:: Provided information ::
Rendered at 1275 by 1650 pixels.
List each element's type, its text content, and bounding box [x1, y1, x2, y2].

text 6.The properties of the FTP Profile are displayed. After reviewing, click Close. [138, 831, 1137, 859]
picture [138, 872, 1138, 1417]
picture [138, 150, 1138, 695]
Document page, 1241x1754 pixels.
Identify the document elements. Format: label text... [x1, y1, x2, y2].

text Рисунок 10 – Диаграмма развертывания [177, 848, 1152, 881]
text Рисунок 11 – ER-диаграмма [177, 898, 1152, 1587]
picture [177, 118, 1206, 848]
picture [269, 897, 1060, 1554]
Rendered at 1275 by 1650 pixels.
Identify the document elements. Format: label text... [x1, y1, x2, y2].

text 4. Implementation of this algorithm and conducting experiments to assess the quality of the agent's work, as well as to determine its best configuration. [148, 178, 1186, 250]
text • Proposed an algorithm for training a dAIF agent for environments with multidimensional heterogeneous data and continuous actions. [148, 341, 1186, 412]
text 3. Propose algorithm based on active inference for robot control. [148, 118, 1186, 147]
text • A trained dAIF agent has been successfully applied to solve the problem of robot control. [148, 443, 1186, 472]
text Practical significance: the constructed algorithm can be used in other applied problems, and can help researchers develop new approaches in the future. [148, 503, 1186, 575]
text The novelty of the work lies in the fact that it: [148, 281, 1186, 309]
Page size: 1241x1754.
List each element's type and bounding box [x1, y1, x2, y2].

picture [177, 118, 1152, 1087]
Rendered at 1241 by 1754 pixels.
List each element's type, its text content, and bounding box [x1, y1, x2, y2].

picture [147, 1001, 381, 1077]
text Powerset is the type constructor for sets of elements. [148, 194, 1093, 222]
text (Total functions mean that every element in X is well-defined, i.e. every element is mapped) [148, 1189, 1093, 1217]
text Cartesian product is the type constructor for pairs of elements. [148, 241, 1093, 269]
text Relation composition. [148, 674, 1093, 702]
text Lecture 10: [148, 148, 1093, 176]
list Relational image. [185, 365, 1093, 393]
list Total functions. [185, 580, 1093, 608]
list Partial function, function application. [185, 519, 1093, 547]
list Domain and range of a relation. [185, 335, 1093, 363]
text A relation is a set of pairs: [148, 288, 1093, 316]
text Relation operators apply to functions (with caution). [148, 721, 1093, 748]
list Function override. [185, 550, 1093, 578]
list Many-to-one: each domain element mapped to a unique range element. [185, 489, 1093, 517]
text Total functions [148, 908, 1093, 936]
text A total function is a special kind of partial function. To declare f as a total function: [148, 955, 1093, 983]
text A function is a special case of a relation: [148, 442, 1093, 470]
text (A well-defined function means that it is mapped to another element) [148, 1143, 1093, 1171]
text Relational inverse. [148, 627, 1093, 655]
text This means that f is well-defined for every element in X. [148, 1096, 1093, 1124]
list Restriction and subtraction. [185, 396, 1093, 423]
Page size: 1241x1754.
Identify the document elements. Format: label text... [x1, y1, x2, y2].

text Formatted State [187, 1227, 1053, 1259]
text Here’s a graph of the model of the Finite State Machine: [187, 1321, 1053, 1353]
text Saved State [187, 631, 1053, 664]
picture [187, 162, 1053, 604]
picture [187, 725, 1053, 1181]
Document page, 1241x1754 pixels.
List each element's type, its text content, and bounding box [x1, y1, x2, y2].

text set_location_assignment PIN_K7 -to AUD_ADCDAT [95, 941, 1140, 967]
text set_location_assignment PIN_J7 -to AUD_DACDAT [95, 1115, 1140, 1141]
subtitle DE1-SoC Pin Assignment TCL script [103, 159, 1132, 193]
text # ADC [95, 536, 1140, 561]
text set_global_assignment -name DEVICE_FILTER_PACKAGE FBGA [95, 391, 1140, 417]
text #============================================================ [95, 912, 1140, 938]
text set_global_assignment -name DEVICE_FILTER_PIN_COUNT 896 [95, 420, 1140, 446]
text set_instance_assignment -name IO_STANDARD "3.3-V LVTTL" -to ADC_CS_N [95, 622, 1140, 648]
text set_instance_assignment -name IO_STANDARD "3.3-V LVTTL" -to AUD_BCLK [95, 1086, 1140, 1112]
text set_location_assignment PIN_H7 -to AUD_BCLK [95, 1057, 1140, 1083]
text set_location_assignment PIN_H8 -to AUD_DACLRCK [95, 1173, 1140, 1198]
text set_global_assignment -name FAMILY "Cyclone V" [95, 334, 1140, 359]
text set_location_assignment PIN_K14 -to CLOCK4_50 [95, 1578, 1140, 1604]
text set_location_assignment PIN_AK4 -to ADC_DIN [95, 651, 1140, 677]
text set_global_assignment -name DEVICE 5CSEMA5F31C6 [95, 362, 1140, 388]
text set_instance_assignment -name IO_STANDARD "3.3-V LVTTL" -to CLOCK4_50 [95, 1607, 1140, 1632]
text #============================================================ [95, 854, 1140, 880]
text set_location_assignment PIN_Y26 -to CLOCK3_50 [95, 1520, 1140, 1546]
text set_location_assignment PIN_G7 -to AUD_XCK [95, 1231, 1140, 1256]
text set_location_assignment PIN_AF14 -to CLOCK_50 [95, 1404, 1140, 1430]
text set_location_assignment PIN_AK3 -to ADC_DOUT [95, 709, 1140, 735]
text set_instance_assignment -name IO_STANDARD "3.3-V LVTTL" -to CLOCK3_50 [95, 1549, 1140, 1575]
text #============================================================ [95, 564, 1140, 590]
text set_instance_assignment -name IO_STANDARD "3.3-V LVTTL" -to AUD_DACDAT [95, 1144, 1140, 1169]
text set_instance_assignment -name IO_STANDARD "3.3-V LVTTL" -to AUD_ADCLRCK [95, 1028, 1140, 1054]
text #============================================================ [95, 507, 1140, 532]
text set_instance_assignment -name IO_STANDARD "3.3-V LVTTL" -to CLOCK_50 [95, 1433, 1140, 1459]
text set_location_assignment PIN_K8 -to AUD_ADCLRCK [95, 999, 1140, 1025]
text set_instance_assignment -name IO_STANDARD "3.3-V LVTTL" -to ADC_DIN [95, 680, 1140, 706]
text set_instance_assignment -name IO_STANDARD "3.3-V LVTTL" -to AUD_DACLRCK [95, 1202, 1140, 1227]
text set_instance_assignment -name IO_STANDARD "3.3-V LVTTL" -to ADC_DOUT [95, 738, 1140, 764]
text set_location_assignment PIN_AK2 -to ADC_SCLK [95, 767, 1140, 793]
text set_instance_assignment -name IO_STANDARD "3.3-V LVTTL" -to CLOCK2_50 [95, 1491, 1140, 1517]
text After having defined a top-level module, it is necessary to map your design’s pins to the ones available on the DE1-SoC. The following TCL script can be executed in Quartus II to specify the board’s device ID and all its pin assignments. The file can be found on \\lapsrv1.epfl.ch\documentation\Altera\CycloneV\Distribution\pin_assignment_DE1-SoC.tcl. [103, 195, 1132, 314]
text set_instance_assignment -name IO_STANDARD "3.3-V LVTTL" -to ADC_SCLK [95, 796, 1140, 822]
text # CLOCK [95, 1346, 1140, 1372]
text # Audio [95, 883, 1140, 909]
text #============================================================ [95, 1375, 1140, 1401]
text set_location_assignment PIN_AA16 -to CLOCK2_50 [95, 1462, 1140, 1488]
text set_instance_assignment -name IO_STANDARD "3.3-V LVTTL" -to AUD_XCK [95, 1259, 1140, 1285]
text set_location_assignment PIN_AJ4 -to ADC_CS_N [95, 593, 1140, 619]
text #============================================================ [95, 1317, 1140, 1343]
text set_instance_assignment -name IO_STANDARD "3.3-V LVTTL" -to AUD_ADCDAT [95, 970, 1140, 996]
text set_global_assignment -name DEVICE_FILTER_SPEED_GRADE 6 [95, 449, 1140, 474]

:: Task details ::
What you return must match the listing exactly, with nothing missing.

:: Exercise output ::
Rendered at 1275 by 1650 pixels.
List each element's type, its text content, and bounding box [x1, y1, x2, y2].

text 6.The properties of the FTP Profile are displayed. After reviewing, click Close. [138, 831, 1137, 859]
picture [138, 872, 1138, 1417]
picture [138, 150, 1138, 695]
Document page, 1241x1754 pixels.
Identify the document elements. Format: label text... [x1, y1, x2, y2].

text Рисунок 10 – Диаграмма развертывания [177, 848, 1152, 881]
text Рисунок 11 – ER-диаграмма [177, 898, 1152, 1587]
picture [177, 118, 1206, 848]
picture [269, 897, 1060, 1554]
Rendered at 1275 by 1650 pixels.
Identify the document elements. Format: label text... [x1, y1, x2, y2].

text 4. Implementation of this algorithm and conducting experiments to assess the quality of the agent's work, as well as to determine its best configuration. [148, 178, 1186, 250]
text • Proposed an algorithm for training a dAIF agent for environments with multidimensional heterogeneous data and continuous actions. [148, 341, 1186, 412]
text 3. Propose algorithm based on active inference for robot control. [148, 118, 1186, 147]
text • A trained dAIF agent has been successfully applied to solve the problem of robot control. [148, 443, 1186, 472]
text Practical significance: the constructed algorithm can be used in other applied problems, and can help researchers develop new approaches in the future. [148, 503, 1186, 575]
text The novelty of the work lies in the fact that it: [148, 281, 1186, 309]
Page size: 1241x1754.
List each element's type and bounding box [x1, y1, x2, y2].

picture [177, 118, 1152, 1087]
Rendered at 1241 by 1754 pixels.
List each element's type, its text content, and bounding box [x1, y1, x2, y2].

picture [147, 1001, 381, 1077]
text Powerset is the type constructor for sets of elements. [148, 194, 1093, 222]
text (Total functions mean that every element in X is well-defined, i.e. every element is mapped) [148, 1189, 1093, 1217]
text Cartesian product is the type constructor for pairs of elements. [148, 241, 1093, 269]
text Relation composition. [148, 674, 1093, 702]
text Lecture 10: [148, 148, 1093, 176]
list Relational image. [185, 365, 1093, 393]
list Total functions. [185, 580, 1093, 608]
list Partial function, function application. [185, 519, 1093, 547]
list Domain and range of a relation. [185, 335, 1093, 363]
text A relation is a set of pairs: [148, 288, 1093, 316]
text Relation operators apply to functions (with caution). [148, 721, 1093, 748]
list Function override. [185, 550, 1093, 578]
list Many-to-one: each domain element mapped to a unique range element. [185, 489, 1093, 517]
text Total functions [148, 908, 1093, 936]
text A total function is a special kind of partial function. To declare f as a total function: [148, 955, 1093, 983]
text A function is a special case of a relation: [148, 442, 1093, 470]
text (A well-defined function means that it is mapped to another element) [148, 1143, 1093, 1171]
text Relational inverse. [148, 627, 1093, 655]
text This means that f is well-defined for every element in X. [148, 1096, 1093, 1124]
list Restriction and subtraction. [185, 396, 1093, 423]
Page size: 1241x1754.
Identify the document elements. Format: label text... [x1, y1, x2, y2].

text Formatted State [187, 1227, 1053, 1259]
text Here’s a graph of the model of the Finite State Machine: [187, 1321, 1053, 1353]
text Saved State [187, 631, 1053, 664]
picture [187, 162, 1053, 604]
picture [187, 725, 1053, 1181]
Document page, 1241x1754 pixels.
List each element's type, its text content, and bounding box [x1, y1, x2, y2].

text set_location_assignment PIN_K7 -to AUD_ADCDAT [95, 941, 1140, 967]
text set_location_assignment PIN_J7 -to AUD_DACDAT [95, 1115, 1140, 1141]
subtitle DE1-SoC Pin Assignment TCL script [103, 159, 1132, 193]
text # ADC [95, 536, 1140, 561]
text set_global_assignment -name DEVICE_FILTER_PACKAGE FBGA [95, 391, 1140, 417]
text #============================================================ [95, 912, 1140, 938]
text set_global_assignment -name DEVICE_FILTER_PIN_COUNT 896 [95, 420, 1140, 446]
text set_instance_assignment -name IO_STANDARD "3.3-V LVTTL" -to ADC_CS_N [95, 622, 1140, 648]
text set_instance_assignment -name IO_STANDARD "3.3-V LVTTL" -to AUD_BCLK [95, 1086, 1140, 1112]
text set_location_assignment PIN_H7 -to AUD_BCLK [95, 1057, 1140, 1083]
text set_location_assignment PIN_H8 -to AUD_DACLRCK [95, 1173, 1140, 1198]
text set_global_assignment -name FAMILY "Cyclone V" [95, 334, 1140, 359]
text set_location_assignment PIN_K14 -to CLOCK4_50 [95, 1578, 1140, 1604]
text set_location_assignment PIN_AK4 -to ADC_DIN [95, 651, 1140, 677]
text set_global_assignment -name DEVICE 5CSEMA5F31C6 [95, 362, 1140, 388]
text set_instance_assignment -name IO_STANDARD "3.3-V LVTTL" -to CLOCK4_50 [95, 1607, 1140, 1632]
text #============================================================ [95, 854, 1140, 880]
text set_location_assignment PIN_Y26 -to CLOCK3_50 [95, 1520, 1140, 1546]
text set_location_assignment PIN_G7 -to AUD_XCK [95, 1231, 1140, 1256]
text set_location_assignment PIN_AF14 -to CLOCK_50 [95, 1404, 1140, 1430]
text set_location_assignment PIN_AK3 -to ADC_DOUT [95, 709, 1140, 735]
text set_instance_assignment -name IO_STANDARD "3.3-V LVTTL" -to CLOCK3_50 [95, 1549, 1140, 1575]
text #============================================================ [95, 564, 1140, 590]
text set_instance_assignment -name IO_STANDARD "3.3-V LVTTL" -to AUD_DACDAT [95, 1144, 1140, 1169]
text set_instance_assignment -name IO_STANDARD "3.3-V LVTTL" -to AUD_ADCLRCK [95, 1028, 1140, 1054]
text #============================================================ [95, 507, 1140, 532]
text set_instance_assignment -name IO_STANDARD "3.3-V LVTTL" -to CLOCK_50 [95, 1433, 1140, 1459]
text set_location_assignment PIN_K8 -to AUD_ADCLRCK [95, 999, 1140, 1025]
text set_instance_assignment -name IO_STANDARD "3.3-V LVTTL" -to ADC_DIN [95, 680, 1140, 706]
text set_instance_assignment -name IO_STANDARD "3.3-V LVTTL" -to AUD_DACLRCK [95, 1202, 1140, 1227]
text set_instance_assignment -name IO_STANDARD "3.3-V LVTTL" -to ADC_DOUT [95, 738, 1140, 764]
text set_location_assignment PIN_AK2 -to ADC_SCLK [95, 767, 1140, 793]
text set_instance_assignment -name IO_STANDARD "3.3-V LVTTL" -to CLOCK2_50 [95, 1491, 1140, 1517]
text After having defined a top-level module, it is necessary to map your design’s pins to the ones available on the DE1-SoC. The following TCL script can be executed in Quartus II to specify the board’s device ID and all its pin assignments. The file can be found on \\lapsrv1.epfl.ch\documentation\Altera\CycloneV\Distribution\pin_assignment_DE1-SoC.tcl. [103, 195, 1132, 314]
text set_instance_assignment -name IO_STANDARD "3.3-V LVTTL" -to ADC_SCLK [95, 796, 1140, 822]
text # CLOCK [95, 1346, 1140, 1372]
text # Audio [95, 883, 1140, 909]
text #============================================================ [95, 1375, 1140, 1401]
text set_location_assignment PIN_AA16 -to CLOCK2_50 [95, 1462, 1140, 1488]
text set_instance_assignment -name IO_STANDARD "3.3-V LVTTL" -to AUD_XCK [95, 1259, 1140, 1285]
text set_location_assignment PIN_AJ4 -to ADC_CS_N [95, 593, 1140, 619]
text #============================================================ [95, 1317, 1140, 1343]
text set_instance_assignment -name IO_STANDARD "3.3-V LVTTL" -to AUD_ADCDAT [95, 970, 1140, 996]
text set_global_assignment -name DEVICE_FILTER_SPEED_GRADE 6 [95, 449, 1140, 474]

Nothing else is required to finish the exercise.